**SHORT TASK:** Copy out the listing from the line containing "Rendered at 1654 by 1241 pixels." down to the line containing "picture [543, 259, 1099, 578]", reproducing each line unchanged.

* Start *

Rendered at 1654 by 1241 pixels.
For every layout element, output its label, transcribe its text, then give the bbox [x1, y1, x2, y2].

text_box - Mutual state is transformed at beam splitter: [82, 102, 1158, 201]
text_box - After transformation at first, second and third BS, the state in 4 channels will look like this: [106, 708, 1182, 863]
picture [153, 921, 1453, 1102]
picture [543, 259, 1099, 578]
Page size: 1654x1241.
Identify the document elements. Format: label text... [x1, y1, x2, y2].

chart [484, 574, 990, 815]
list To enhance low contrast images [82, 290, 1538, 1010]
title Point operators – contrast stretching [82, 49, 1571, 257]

* End *
* Start *

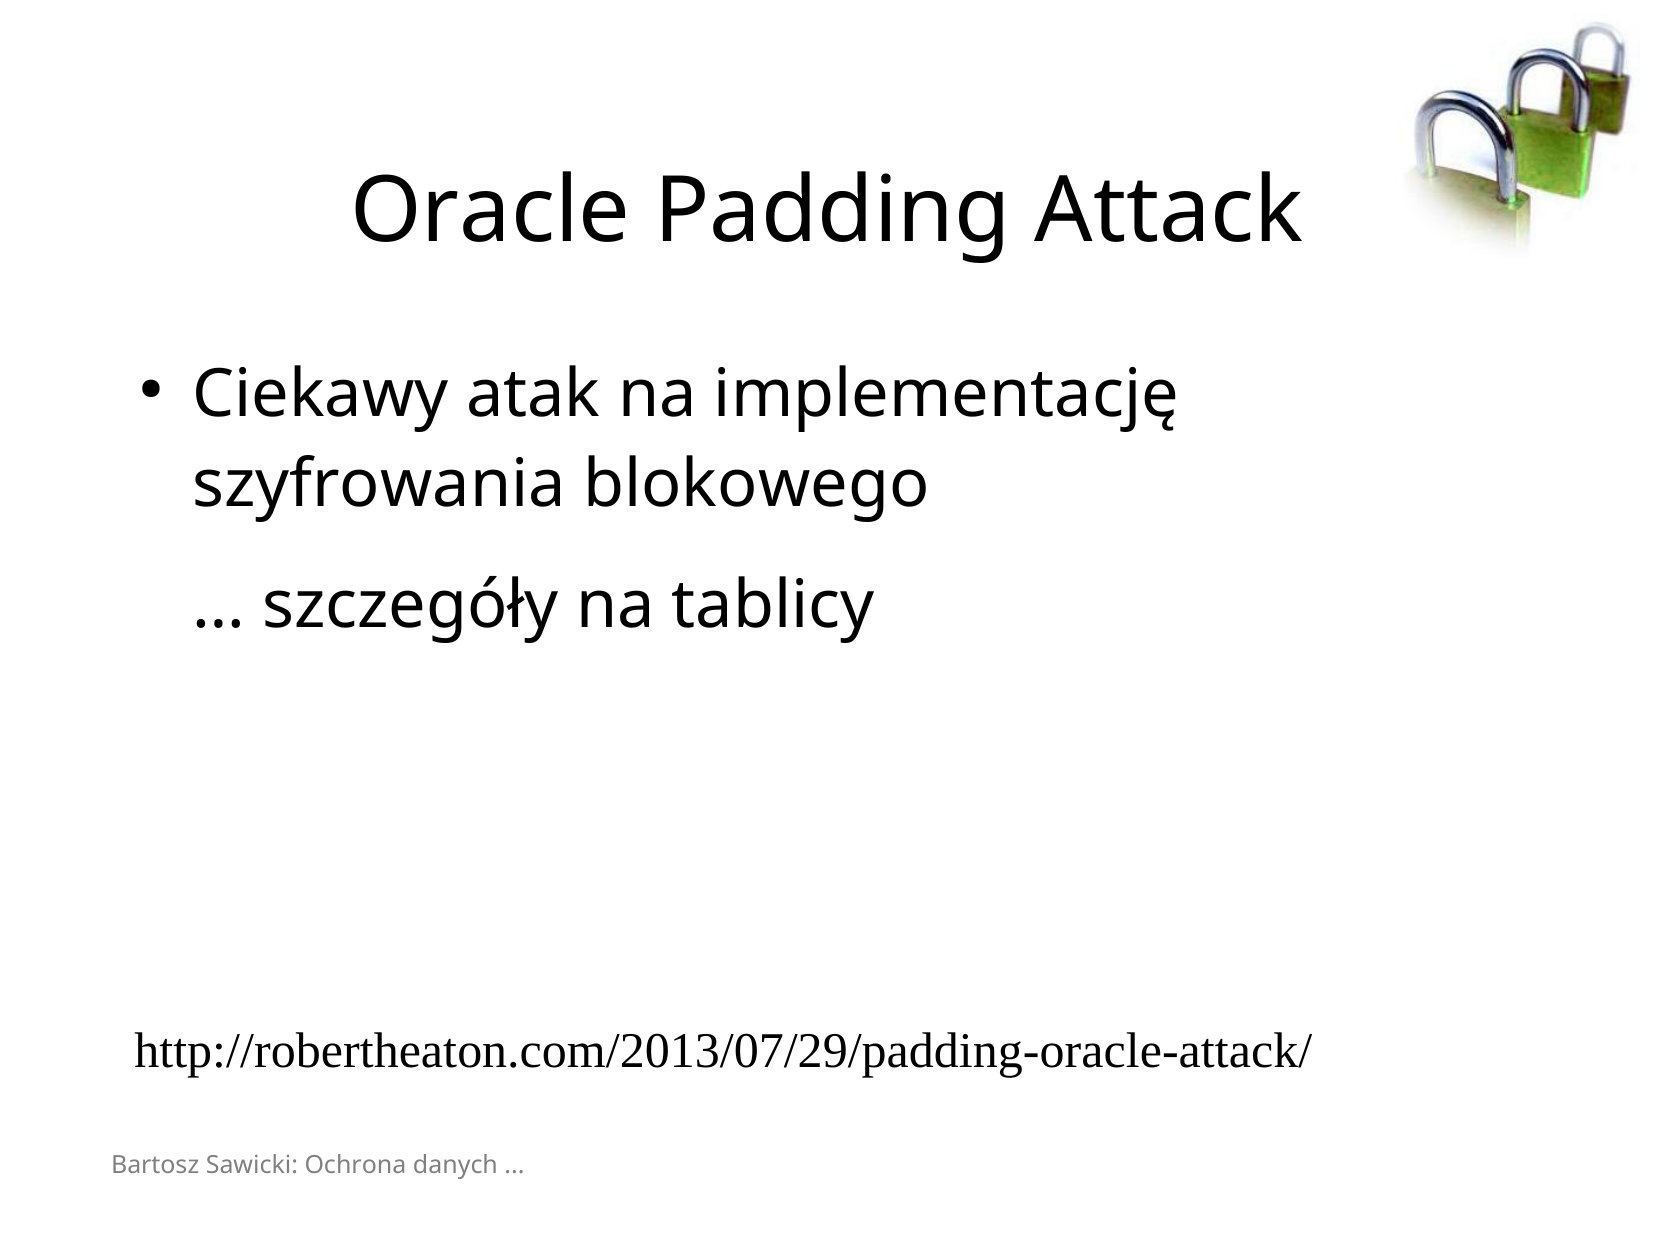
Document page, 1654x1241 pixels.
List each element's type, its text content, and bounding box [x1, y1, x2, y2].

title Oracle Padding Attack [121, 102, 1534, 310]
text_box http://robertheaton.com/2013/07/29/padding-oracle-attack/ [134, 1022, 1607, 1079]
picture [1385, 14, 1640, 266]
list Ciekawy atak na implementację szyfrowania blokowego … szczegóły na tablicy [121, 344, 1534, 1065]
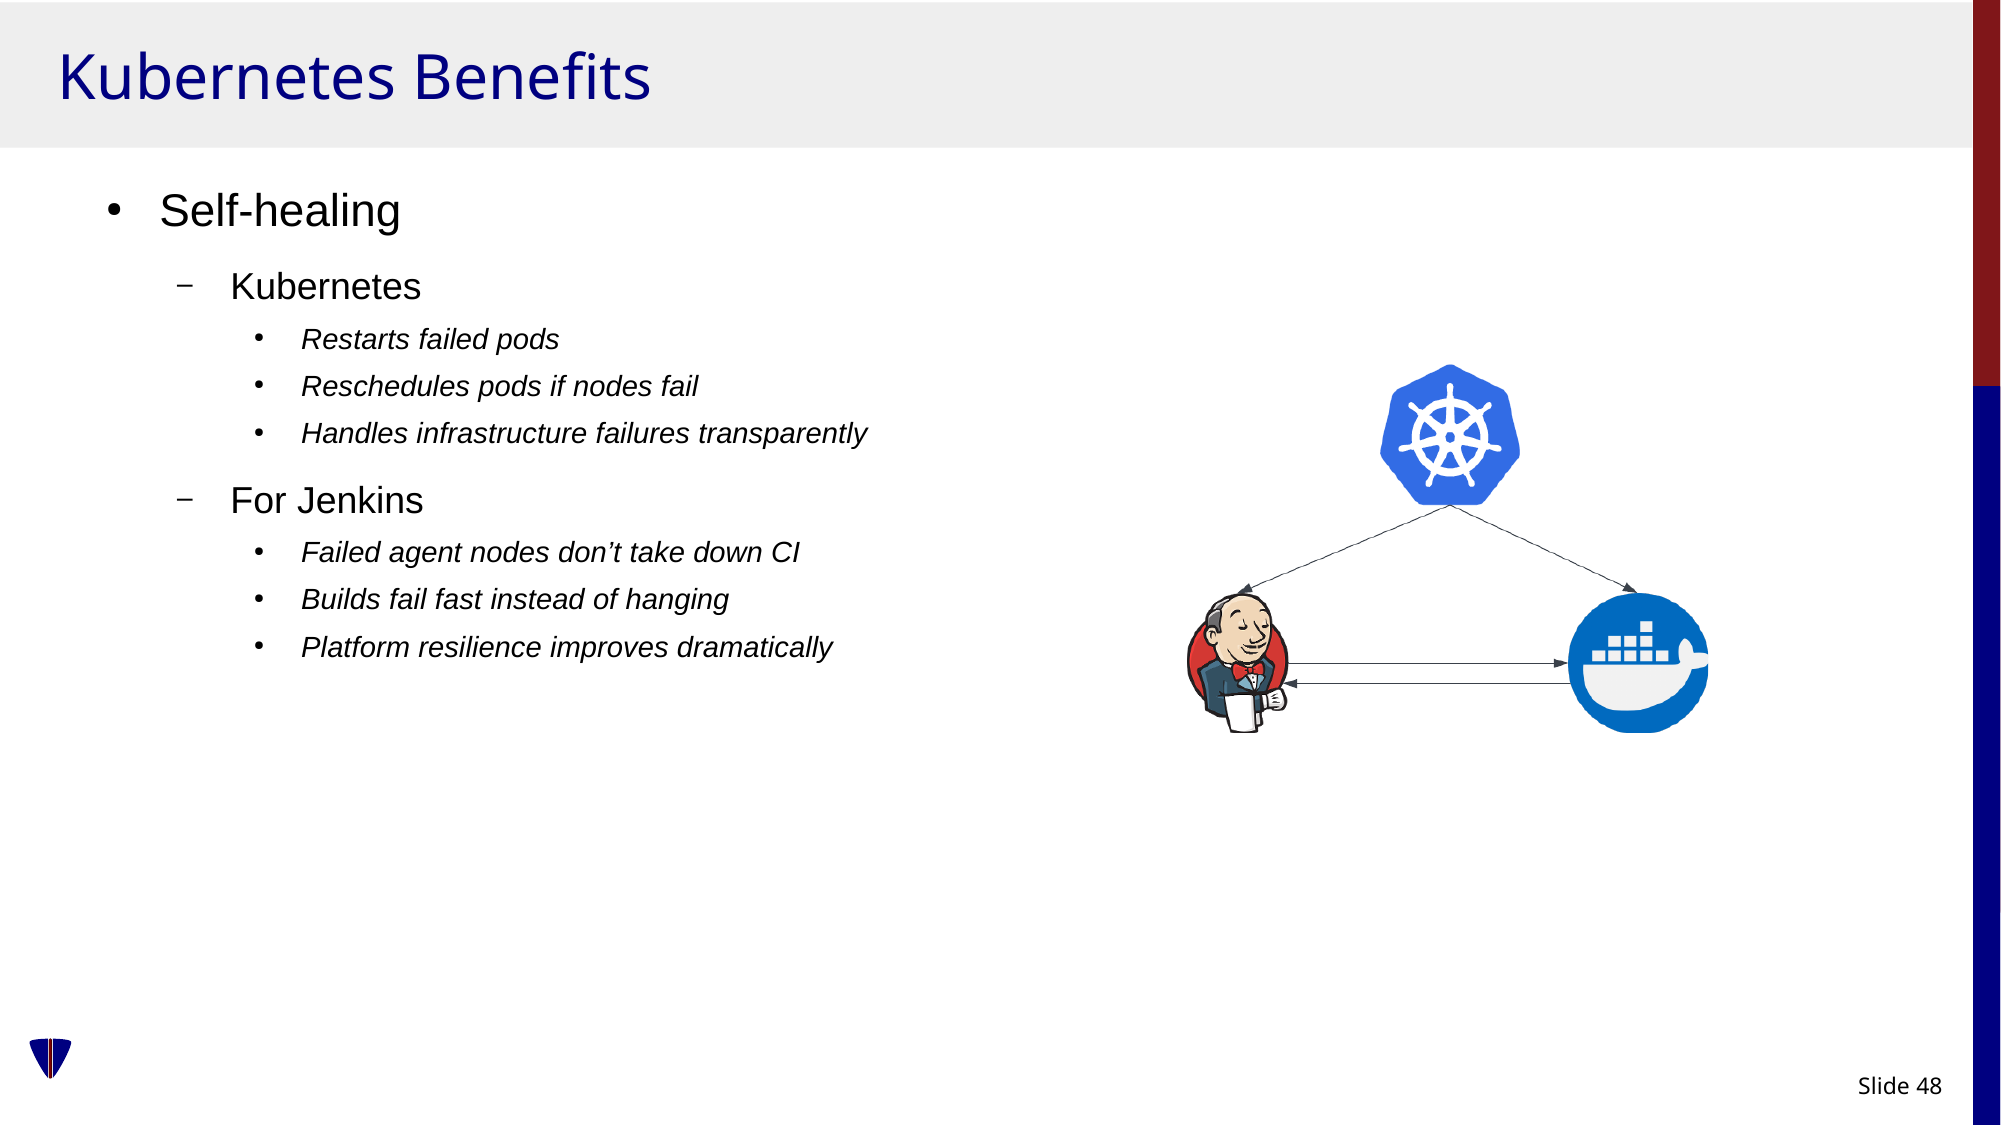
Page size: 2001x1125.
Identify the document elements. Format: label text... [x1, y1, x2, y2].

* End *

**OUTPUT BELOW:**
Rendered at 1654 by 1241 pixels.
For every layout element, output its label, transcribe its text, then give the bbox [x1, y1, x2, y2].

text_box - Mutual state is transformed at beam splitter: [82, 102, 1158, 201]
text_box - After transformation at first, second and third BS, the state in 4 channels will look like this: [106, 708, 1182, 863]
picture [153, 921, 1453, 1102]
picture [543, 259, 1099, 578]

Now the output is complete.